"""
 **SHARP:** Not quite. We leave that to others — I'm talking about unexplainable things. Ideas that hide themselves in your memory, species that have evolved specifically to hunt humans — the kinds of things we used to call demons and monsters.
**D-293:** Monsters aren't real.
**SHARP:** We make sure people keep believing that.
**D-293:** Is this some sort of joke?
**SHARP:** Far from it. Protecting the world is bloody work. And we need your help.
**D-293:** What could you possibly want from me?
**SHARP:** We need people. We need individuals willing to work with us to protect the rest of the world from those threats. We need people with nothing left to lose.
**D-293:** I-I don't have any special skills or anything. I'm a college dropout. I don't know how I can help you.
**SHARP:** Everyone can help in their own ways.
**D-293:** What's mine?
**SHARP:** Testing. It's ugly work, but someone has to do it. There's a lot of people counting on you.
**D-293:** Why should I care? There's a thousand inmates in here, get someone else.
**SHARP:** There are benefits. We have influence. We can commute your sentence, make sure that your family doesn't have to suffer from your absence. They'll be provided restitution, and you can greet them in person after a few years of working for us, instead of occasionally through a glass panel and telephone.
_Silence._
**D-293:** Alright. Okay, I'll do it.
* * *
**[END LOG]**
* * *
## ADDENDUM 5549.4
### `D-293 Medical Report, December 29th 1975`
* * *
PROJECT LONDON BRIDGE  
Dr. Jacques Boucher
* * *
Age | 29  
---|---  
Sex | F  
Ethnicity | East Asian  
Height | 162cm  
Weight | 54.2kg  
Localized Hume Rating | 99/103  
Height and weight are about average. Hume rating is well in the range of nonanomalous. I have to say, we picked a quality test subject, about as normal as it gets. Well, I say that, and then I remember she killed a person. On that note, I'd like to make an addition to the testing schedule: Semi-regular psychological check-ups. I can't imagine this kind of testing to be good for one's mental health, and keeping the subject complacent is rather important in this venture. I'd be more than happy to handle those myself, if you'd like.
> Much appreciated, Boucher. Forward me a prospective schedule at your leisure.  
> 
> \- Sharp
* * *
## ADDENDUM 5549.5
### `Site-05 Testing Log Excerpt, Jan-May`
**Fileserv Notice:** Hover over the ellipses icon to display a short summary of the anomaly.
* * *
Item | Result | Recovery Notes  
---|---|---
"""
"""
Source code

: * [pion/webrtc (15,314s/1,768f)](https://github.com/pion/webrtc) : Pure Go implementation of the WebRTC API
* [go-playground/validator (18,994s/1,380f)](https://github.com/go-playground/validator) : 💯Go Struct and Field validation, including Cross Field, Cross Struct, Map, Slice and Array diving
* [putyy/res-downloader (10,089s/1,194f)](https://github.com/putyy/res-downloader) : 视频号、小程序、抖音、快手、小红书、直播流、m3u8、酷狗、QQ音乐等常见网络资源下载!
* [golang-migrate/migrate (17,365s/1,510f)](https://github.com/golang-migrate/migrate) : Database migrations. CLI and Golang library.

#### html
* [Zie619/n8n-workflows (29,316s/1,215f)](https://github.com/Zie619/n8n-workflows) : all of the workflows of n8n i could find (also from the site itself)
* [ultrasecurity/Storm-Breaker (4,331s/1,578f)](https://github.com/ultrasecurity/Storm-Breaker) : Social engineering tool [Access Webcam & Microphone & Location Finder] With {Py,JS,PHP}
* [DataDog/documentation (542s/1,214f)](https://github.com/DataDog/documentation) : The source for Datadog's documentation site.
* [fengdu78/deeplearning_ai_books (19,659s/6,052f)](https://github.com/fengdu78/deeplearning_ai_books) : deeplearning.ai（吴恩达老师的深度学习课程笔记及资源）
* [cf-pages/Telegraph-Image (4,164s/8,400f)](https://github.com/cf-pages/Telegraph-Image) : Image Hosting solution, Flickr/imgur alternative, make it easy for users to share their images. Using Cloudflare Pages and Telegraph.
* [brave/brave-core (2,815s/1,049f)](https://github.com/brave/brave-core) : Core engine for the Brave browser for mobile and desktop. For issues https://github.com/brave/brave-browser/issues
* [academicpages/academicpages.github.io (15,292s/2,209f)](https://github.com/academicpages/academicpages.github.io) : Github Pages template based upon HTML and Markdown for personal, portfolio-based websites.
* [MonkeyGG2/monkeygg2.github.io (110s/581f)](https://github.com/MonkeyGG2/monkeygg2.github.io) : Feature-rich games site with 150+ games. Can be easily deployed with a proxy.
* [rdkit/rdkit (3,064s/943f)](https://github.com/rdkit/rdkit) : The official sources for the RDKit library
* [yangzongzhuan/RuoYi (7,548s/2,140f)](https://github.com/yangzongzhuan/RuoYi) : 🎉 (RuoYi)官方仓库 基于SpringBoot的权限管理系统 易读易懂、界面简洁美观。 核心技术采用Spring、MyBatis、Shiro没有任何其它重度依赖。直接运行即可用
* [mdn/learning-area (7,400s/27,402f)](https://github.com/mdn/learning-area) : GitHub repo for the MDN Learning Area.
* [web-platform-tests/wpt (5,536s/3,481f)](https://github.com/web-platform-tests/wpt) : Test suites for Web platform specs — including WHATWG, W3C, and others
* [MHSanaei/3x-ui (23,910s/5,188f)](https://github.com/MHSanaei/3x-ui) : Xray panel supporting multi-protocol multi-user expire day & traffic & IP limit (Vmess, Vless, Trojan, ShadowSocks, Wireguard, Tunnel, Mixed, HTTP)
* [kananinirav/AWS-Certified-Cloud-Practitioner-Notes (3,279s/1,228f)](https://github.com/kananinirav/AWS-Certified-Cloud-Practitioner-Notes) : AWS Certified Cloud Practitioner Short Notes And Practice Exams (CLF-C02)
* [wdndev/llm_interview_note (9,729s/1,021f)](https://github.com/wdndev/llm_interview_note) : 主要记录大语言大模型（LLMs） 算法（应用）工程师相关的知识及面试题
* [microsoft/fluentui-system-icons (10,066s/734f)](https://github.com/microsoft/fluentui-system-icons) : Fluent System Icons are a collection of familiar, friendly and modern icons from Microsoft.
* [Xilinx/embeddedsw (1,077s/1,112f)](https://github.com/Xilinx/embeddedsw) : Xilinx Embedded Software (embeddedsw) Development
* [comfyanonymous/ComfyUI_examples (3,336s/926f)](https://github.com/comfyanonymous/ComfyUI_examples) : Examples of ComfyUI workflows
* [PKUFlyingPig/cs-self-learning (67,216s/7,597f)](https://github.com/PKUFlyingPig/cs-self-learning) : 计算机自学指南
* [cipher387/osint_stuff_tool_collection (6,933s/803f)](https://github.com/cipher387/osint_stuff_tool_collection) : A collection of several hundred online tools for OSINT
"""
### What this task involves
Your reply is to repeat, unchanged, the lines above running from the one with "Social engineering tool" up to and including the one with "personal, portfolio-based websites.".

### Answer section
* [ultrasecurity/Storm-Breaker (4,331s/1,578f)](https://github.com/ultrasecurity/Storm-Breaker) : Social engineering tool [Access Webcam & Microphone & Location Finder] With {Py,JS,PHP}
* [DataDog/documentation (542s/1,214f)](https://github.com/DataDog/documentation) : The source for Datadog's documentation site.
* [fengdu78/deeplearning_ai_books (19,659s/6,052f)](https://github.com/fengdu78/deeplearning_ai_books) : deeplearning.ai（吴恩达老师的深度学习课程笔记及资源）
* [cf-pages/Telegraph-Image (4,164s/8,400f)](https://github.com/cf-pages/Telegraph-Image) : Image Hosting solution, Flickr/imgur alternative, make it easy for users to share their images. Using Cloudflare Pages and Telegraph.
* [brave/brave-core (2,815s/1,049f)](https://github.com/brave/brave-core) : Core engine for the Brave browser for mobile and desktop. For issues https://github.com/brave/brave-browser/issues
* [academicpages/academicpages.github.io (15,292s/2,209f)](https://github.com/academicpages/academicpages.github.io) : Github Pages template based upon HTML and Markdown for personal, portfolio-based websites.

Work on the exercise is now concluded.